Time for talking is over, crucial intervention is now needed.

From the standard template which I introduced earlier, match officials would be graded according to a number of key criteria. Namely: the offside at the breakdown, the offside at the kick return, the maul and the sealing off of it, coming in from the side, the engagement at scrumtime, rolling away and not releasing. Referees will then be awarded a percentage based upon their performance.

Say for arguments sake there were 100 breakdowns in a particular match. If a team were not penalised for going offside on 17 occasions then the referee would score 83 percent for offside at the breakdown, which would a sub-standard score. It’s not the penalties that are awarded but rather the ones that aren’t which is killing the game, because those crucial calls free up space for the attacking team to play.

The same principle applies to the defensive breakdown. The referee would be judged on the tackler not rolling and releasing. The system I have suggested, would allow referees to examine their performances and offer them an opportunity to correct their mistakes.

If for example, a referee does not score above 90 percent on regular basis, I would propose that they be demoted to a lower level until they are able to perform on the big stage. If, however, they simply don’t improve, like any other professional they must run the risk of losing their job. The key issue here is that there needs to be a level of accountability.

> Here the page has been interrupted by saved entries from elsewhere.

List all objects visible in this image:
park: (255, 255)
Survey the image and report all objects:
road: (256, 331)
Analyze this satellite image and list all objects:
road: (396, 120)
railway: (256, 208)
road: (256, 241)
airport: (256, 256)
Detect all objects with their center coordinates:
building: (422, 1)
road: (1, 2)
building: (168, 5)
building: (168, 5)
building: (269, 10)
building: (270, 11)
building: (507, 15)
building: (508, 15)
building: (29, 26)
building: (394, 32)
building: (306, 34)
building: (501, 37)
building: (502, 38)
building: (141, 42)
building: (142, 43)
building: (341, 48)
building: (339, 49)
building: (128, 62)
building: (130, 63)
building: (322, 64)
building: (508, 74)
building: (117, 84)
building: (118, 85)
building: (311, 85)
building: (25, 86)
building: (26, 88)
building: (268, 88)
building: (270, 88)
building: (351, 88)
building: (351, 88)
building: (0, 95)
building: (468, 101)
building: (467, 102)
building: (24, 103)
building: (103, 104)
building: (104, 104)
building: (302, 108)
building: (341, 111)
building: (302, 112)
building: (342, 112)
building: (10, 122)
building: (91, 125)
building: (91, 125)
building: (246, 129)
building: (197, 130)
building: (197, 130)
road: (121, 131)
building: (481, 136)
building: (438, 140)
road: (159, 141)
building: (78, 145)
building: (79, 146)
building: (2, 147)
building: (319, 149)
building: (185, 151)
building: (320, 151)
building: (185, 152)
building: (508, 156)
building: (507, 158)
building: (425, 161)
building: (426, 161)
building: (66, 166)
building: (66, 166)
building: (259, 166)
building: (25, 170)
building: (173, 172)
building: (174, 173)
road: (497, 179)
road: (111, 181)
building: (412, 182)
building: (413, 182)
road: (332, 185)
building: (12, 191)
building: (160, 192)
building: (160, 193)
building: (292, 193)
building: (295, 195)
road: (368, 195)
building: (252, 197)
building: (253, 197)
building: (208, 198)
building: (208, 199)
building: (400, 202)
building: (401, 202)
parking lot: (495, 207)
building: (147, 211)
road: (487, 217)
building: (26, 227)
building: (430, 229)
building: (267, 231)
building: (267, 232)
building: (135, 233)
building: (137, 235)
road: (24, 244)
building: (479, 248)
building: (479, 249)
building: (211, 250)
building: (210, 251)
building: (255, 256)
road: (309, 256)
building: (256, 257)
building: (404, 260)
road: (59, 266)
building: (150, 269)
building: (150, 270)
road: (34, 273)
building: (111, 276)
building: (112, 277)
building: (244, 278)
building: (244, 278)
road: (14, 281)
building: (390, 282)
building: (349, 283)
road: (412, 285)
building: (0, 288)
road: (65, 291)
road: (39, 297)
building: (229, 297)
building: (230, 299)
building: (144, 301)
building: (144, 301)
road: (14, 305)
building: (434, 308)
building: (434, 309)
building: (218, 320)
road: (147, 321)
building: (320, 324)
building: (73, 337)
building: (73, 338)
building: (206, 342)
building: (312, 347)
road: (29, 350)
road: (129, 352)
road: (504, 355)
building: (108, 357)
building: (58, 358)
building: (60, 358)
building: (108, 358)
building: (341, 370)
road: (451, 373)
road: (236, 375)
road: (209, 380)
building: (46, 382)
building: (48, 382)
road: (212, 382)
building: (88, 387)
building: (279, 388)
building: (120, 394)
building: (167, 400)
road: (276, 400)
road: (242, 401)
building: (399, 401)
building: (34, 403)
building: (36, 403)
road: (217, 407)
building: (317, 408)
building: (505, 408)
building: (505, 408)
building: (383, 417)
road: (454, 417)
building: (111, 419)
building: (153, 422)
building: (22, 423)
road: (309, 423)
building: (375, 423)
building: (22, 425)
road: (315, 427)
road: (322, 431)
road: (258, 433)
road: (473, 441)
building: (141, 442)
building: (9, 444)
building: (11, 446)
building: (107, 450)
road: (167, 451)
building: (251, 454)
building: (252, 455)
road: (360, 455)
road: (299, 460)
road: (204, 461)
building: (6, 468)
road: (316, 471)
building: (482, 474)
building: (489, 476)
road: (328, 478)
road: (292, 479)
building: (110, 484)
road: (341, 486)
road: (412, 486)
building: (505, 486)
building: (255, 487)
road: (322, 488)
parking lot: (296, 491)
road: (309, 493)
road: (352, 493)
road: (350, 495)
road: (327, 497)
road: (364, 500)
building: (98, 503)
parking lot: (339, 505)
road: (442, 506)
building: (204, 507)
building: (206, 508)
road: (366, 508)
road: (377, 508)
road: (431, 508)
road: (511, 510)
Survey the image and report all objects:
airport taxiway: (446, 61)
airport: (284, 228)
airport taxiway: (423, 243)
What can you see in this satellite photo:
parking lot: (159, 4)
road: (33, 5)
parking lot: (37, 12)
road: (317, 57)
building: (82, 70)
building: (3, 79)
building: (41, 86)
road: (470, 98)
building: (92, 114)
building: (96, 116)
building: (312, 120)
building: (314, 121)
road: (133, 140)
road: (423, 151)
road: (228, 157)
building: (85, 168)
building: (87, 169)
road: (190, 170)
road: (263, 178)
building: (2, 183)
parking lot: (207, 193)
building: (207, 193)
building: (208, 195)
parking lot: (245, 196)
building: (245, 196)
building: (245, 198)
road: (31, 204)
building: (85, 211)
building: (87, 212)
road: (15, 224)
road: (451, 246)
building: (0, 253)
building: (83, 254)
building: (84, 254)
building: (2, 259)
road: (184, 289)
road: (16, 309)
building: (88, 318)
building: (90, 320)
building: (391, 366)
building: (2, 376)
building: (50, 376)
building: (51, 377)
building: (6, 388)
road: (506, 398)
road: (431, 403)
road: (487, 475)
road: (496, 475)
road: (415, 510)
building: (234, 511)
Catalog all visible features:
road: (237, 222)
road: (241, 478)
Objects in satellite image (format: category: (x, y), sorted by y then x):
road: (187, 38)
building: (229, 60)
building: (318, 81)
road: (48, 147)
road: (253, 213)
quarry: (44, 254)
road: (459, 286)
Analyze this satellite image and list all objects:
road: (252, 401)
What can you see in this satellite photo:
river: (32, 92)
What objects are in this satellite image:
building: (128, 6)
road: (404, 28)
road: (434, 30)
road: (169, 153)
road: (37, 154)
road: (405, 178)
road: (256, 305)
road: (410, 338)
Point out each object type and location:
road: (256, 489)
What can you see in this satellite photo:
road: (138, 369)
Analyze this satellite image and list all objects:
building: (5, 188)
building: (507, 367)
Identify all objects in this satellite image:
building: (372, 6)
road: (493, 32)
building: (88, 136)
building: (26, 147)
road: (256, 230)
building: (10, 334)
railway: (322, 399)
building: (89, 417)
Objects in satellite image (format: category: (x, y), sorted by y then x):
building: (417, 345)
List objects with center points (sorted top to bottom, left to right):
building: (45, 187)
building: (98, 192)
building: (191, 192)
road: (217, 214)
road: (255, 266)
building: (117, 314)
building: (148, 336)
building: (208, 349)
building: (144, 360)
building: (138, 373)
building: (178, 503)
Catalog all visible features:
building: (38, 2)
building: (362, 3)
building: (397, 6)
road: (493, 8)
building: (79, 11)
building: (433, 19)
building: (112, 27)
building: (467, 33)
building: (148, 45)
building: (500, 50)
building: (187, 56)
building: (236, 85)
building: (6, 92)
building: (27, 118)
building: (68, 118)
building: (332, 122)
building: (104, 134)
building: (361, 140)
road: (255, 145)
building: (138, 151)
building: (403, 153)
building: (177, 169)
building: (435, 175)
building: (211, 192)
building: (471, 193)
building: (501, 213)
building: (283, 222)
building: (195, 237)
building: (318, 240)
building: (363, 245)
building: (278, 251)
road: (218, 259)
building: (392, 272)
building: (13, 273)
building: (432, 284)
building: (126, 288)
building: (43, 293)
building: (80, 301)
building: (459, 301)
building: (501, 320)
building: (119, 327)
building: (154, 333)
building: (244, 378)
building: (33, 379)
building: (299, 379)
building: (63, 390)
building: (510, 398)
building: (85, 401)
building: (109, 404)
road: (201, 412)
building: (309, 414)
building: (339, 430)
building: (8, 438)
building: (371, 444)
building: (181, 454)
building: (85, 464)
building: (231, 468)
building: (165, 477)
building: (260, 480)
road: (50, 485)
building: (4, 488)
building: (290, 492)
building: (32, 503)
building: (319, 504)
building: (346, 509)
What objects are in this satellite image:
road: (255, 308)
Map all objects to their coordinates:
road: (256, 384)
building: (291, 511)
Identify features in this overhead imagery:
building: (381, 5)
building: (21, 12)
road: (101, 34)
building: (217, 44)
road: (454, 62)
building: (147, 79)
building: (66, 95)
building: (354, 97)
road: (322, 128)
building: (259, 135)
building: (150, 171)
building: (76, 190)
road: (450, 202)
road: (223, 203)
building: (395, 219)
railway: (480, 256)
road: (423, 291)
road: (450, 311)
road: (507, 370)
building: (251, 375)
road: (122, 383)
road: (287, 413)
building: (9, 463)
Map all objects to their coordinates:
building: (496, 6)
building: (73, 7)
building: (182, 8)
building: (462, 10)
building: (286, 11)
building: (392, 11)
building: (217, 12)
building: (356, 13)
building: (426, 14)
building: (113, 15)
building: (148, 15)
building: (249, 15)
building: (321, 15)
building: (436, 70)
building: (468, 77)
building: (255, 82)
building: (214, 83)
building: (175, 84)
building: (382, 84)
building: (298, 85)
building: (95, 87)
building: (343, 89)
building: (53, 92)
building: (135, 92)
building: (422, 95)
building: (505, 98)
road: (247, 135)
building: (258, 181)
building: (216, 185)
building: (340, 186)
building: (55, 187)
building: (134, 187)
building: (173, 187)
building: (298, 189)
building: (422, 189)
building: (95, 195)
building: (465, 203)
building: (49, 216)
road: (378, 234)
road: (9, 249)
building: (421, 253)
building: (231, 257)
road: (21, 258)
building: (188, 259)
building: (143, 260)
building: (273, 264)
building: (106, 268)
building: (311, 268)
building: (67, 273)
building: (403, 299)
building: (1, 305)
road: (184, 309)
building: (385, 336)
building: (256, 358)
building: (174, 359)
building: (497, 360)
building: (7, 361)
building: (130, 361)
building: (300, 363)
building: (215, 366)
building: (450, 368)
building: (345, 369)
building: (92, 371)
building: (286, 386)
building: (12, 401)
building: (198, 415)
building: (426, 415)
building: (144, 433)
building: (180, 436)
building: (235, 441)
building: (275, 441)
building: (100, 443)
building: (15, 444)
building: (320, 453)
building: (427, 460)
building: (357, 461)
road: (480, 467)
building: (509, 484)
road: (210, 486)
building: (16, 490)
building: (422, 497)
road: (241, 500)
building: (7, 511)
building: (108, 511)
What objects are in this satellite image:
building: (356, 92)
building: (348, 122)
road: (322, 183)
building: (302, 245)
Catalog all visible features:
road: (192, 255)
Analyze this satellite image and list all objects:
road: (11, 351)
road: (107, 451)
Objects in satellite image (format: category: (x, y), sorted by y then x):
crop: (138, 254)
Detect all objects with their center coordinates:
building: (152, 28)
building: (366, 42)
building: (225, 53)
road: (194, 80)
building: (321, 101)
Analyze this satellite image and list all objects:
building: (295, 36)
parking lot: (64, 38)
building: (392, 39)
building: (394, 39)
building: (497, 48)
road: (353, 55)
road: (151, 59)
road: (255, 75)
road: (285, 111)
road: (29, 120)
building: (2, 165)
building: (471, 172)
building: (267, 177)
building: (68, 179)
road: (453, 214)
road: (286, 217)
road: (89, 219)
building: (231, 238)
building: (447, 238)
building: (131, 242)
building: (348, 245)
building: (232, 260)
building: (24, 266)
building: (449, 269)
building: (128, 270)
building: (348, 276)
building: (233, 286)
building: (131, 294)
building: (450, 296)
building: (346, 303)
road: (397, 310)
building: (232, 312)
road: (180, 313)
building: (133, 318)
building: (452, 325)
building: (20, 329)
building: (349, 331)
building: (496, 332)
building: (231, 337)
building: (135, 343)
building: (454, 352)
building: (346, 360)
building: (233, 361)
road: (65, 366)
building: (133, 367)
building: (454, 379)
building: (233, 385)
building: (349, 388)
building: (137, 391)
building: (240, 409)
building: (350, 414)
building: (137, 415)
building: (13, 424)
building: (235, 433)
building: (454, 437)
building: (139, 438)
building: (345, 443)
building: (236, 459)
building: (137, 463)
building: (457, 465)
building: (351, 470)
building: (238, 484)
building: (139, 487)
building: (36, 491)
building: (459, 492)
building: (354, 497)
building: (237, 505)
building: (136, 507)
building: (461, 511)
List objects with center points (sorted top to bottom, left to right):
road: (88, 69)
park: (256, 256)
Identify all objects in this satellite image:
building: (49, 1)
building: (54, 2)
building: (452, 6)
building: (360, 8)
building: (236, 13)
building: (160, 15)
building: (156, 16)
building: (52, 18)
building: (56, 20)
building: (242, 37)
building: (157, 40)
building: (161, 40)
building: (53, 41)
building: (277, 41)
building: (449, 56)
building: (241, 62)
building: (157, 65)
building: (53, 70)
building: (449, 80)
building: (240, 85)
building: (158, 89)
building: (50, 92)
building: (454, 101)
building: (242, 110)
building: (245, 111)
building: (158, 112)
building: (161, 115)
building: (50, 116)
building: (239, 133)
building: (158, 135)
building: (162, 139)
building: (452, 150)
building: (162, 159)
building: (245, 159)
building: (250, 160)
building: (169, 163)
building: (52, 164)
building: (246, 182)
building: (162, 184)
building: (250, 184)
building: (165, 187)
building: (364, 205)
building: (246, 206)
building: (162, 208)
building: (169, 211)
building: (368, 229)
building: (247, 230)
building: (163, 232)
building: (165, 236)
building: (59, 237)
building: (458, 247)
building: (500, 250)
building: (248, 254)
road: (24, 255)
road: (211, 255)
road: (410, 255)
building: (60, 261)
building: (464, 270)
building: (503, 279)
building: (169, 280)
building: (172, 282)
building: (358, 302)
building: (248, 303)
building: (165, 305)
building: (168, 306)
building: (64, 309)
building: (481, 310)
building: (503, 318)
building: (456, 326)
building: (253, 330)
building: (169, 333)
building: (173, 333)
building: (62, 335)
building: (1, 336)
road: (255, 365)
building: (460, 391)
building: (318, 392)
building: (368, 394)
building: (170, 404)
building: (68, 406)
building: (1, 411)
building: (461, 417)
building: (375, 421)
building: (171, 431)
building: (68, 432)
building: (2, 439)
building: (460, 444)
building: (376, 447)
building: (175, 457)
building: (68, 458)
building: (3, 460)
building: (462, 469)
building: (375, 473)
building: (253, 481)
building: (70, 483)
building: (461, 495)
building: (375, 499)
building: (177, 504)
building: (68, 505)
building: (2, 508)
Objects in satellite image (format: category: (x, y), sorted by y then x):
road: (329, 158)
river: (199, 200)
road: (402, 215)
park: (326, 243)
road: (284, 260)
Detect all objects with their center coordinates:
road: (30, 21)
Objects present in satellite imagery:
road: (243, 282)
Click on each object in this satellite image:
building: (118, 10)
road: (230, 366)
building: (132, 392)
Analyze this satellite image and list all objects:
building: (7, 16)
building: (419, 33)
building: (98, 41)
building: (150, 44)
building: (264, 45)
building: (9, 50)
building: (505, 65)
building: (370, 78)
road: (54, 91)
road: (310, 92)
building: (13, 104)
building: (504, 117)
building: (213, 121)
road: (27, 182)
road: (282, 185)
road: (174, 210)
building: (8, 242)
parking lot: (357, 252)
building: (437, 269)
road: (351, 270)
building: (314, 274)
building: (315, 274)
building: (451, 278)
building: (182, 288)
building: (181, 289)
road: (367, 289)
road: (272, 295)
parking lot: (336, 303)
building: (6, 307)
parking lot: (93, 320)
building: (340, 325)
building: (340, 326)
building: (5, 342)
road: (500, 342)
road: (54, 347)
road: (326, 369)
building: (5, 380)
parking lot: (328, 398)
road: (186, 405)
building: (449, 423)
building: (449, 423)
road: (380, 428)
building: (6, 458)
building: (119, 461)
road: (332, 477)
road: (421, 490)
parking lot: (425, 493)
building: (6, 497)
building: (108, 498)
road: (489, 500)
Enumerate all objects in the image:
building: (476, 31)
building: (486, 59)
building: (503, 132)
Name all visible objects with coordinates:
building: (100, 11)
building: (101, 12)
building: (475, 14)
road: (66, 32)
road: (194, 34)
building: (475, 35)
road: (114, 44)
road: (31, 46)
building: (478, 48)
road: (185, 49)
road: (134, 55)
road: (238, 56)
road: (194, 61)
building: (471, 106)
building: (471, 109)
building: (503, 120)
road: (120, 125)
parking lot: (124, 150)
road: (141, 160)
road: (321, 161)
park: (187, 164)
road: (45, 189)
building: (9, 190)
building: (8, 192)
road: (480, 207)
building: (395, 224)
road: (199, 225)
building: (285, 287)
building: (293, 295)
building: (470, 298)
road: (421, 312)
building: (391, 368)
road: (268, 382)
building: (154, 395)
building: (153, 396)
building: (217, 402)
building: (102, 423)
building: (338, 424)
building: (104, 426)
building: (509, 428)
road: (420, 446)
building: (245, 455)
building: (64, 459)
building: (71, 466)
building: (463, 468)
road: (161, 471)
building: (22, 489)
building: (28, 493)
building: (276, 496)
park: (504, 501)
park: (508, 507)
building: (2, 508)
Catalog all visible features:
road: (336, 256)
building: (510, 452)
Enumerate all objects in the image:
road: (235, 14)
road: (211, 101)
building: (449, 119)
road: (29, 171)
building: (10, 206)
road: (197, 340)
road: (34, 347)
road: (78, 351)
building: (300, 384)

What we currently lack is a database of factual evidence pertaining to match officials. I would therefore recommend that a website be made available within the public domain where graded performances can be viewed by the various stakeholders. This would make the entire process far more transparent.

If something concrete is not put in place, refereeing performances will remain highly contentious and much-debated.

Why couldn’t someone as experienced as say Jonathan Kaplan pilot such a project? We have an opportunity in South Africa to be pioneers in this regard. With Kaplan’s intellectual capital, I believe we could reinvent the entire refereeing system.